Green Equities Under Trump
Harry Thomas, Co-portfolio Manager of TT International’s environmental solutions strategy, argues that opportunities abound in the US and beyond.
Many investors appear to agree that the environmental equity trade is dead with Donald Trump in the White House, but what if they’re wrong? In this piece we offer four reasons why we believe they are.
Dismantling the IRA unlikely to be as bad as feared
The new US administration has wasted little time in taking aim at former president Joe Biden’s flagship climate change initiative, the Inflation Reduction Act (IRA).
However, the benefits from this act were always a relatively small part – typically 10-20% – of the value of many energy transition-focused US businesses. Moreover, most prudent investors had already applied haircuts to the present value of these incentives, recognising the risks that future administrations might try to curtail them.
Despite this, exposed stocks are down 50-70% from their peaks, more than discounting the impact of the US policy volte face. What’s more, we believe that a selective pruning of the IRA rather than a full-scale repeal of the act is most likely.

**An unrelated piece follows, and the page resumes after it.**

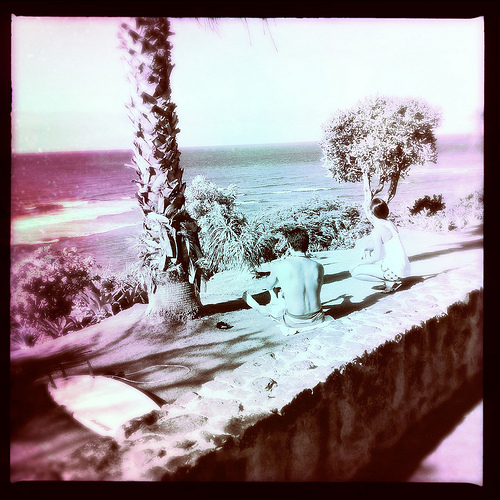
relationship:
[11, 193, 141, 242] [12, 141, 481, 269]
waves in ocean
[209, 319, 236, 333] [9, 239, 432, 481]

The parts related to electric vehicles and offshore wind will probably be scrapped. But many of the IRA tax credits are designed to incentivise domestic manufacturing in areas such as solar power or battery storage, where the only viable alternative is to import these components from Chinese companies. Clearly such an outcome would run counter to the aims of the powerful nationalist element of the US conservative movement.
For this reason, we believe that some aspects of the IRA are likely to be preserved and indeed protection for domestic industries in the US is likely to be enhanced through tariffs and targeted measures, such as those against companies with exposure to Xinjian.
Looking beyond the IRA
Secondly, irrespective of what happens to IRA subsidies, we believe that many environmental technologies will continue to be adopted globally based on a simple economic truism that they are fast becoming the cheapest way of producing and storing energy.
Solar and battery prices continue to fall precipitously, making it highly likely that the world will move to a solar-grid-plus-battery-storage solution in the long run. Even with Trump in the White House, the US will likely install 30-40 gigawatts of utility-scale solar capacity per year and the technology will account for the overwhelming majority of incremental global power generation because it is the lowest cost source.
Meanwhile, a nuclear renaissance looks increasingly likely as the ‘magnificent seven’ tech firms look to secure reliable, zero-carbon power for their energy-hungry AI data centres. We note that there has been a flurry of deals between nuclear power providers and the likes of Amazon, Alphabet and Microsoft in recent months.
Outside the US, the adoption of environmental technologies appears to continue unabated. Last year, electric vehicles hit 50% of the new sales mix in China, and this year they look set to become the majority, while grid-scale battery storage continues to grow at an extremely rapid pace.
A broad, cheap universe
Thirdly, even if we were to hypothetically accept the premise that President Trump will have such a disastrous impact on the energy transition that 50-70% sell-offs in exposed stocks are justified, environmental investing is about so much more than the energy transition in the US. Other critical global themes include recycling, water, forestry and agriculture, responsible consumption and energy efficiency.
Regardless of whom is in the White House, the world still needs to solve problems such as scarcer water resources, a growing population that must be fed in more efficient ways, and how to efficiently recycle the vast amounts of plastic that are produced every year.
Despite having exposure to these structural growth opportunities, companies in large swathes of our own investment universe outside the US are very cheap simply because they are listed in Europe and emerging markets, are mid-cap names, or aren’t tech-related. Against this backdrop, we continue to find investment opportunities with substantial upside.
Among the largest ten positions in our strategy are a German seed-technology company, a European buildings insulation manufacturer and a Dutch listed ingredients company specialising in food preservatives and algae-based Omega-3s. Each of these is innovating to solve pressing climate and biodiversity challenges, which will likely only increase in the coming years.
Amongst the frenzied reaction to the current US administration’s policy choices, investors risk wholesale abandoning themes that should remain areas of significant structural growth.
Private markets awakening to the new reality
Finally, it is instructive that we have had two portfolio holdings bid for in the last few months, and we believe that more of our investee companies could be subject to bids over the next 12 months. These bids have come in areas as diverse as Indian renewables and Benelux recycling.
Having management teams and private equity firms signal that public markets are misguided highlights that valuations are extremely compelling within the environmental universe.
Indeed, our most pressing portfolio construction challenge is not the struggle to find a sufficient array of interesting investment opportunities, but to adjudicate how to allocate capital between the many attractive claims on it.